Village life in pictures
This is my hometown. I lived here for close to 16 years before heading to the college in Beijing in 1981. My mom and many of my childhood friends love this place, as they have been living here all their lives. To them, this is the best place in the world. Some of them even tried to convince me to move back to here permanently. It sounds like they each have the intrusive right to tell me where and how I should live my life, ha ha.
“A picture is worth a thousand words.” Today I’d like to share more pictures about the life in this village.
Water, and water:
Am I complaining about this village again? I know I should stay positive. A week ago, I went to my friend’s place in the town, and finally took a shower. The town is 7 miles away. When was the last time I took a shower? I don’t remember it. It must be 3 or 4 weeks ago.
My friend told me to go to her place whenever I need a shower, but I don’t like to bother her that often. How much difference does it make if I take a shower weekly, or every 2, 3 or even 4 weeks?
This centralized well does need protections, as the whole village depends on it. But how to protect it? The simple fence and door/lock won’t do much trick.
Last Friday, the water for the whole village stopped for almost 24 hours. Probably some pipes were broken due to the chilly weather. My family had to think about how to use less water, and let the water in the clay pot last longer. We were not sure when the water would be back. In the worse scenario, we would have to use the hand-pump well as a temporary backup.

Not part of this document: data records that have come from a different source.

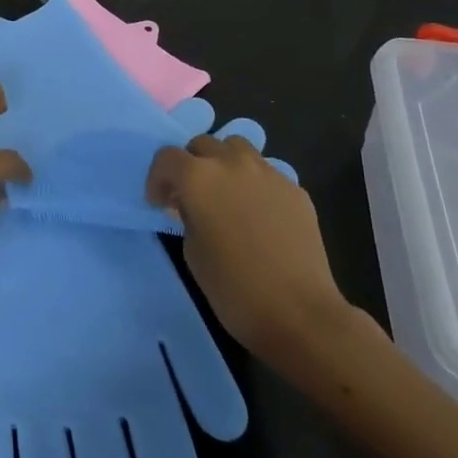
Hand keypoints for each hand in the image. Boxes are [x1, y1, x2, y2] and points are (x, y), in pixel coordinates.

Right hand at [146, 134, 354, 373]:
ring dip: (224, 163)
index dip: (158, 179)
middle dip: (191, 165)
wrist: (299, 313)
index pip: (167, 158)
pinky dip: (254, 183)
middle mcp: (231, 164)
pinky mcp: (296, 189)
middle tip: (191, 196)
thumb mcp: (192, 252)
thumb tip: (192, 207)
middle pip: (203, 144)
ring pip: (237, 148)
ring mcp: (268, 173)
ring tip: (226, 194)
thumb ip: (187, 216)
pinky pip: (266, 173)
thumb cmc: (234, 288)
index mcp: (198, 177)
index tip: (160, 203)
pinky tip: (259, 214)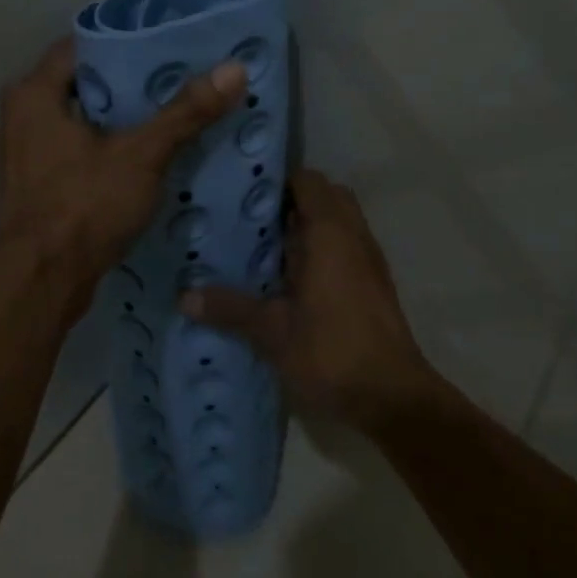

As you can see, running water is still an issue here.
Since there is no running water, the in-door toilet is out of the question. It’s horrible to go to the outside, at the temperature around 14 degrees Fahrenheit (-10 degrees in Celsius), with the chilly wind blowing. But it has been this way for thousands of years.
Winter room heating:
This is the stove at my mom’s place. Only one room is heated, and I have to share the room with my mom in the winter. Privacy? What is privacy?
Sometimes I’m worried about the carbon monoxide, as there is no CO detector here. But it has been this way for many years, and it seems the local people don’t worry about it. CO was not a concern to me either when I was growing up here.
This stove is also used for cooking. Last week, I was chatting with my college buddies about this stove. They said: “Helen, roast some sweet potato on the stove.” I tried, and it tasted pretty well. Thank you, my friends, you enriched my exile life.
There are other ways to do cooking as well: using electricity, the gas container, or the traditional wind blower and the huge pot.
There is a small electric wind blower hidden behind the red box. The manual wind blower is used as an alternative, or as a backup during the power outage.
Traffic here is not good, and is a mix of chaos and order. In the town, there are only a few traffic lights. My friend has about one year driving experience, and never wears the safety belt. But she handled this mess very well. I’m getting freaking nervous when sitting in a car or a bus.
I hope those pictures give you a glimpse about the life in this village. The other day, GYM of Gen Y Money said she liked to see more pictures about this village. She inspired me to explore and record it. Thank you, GYM.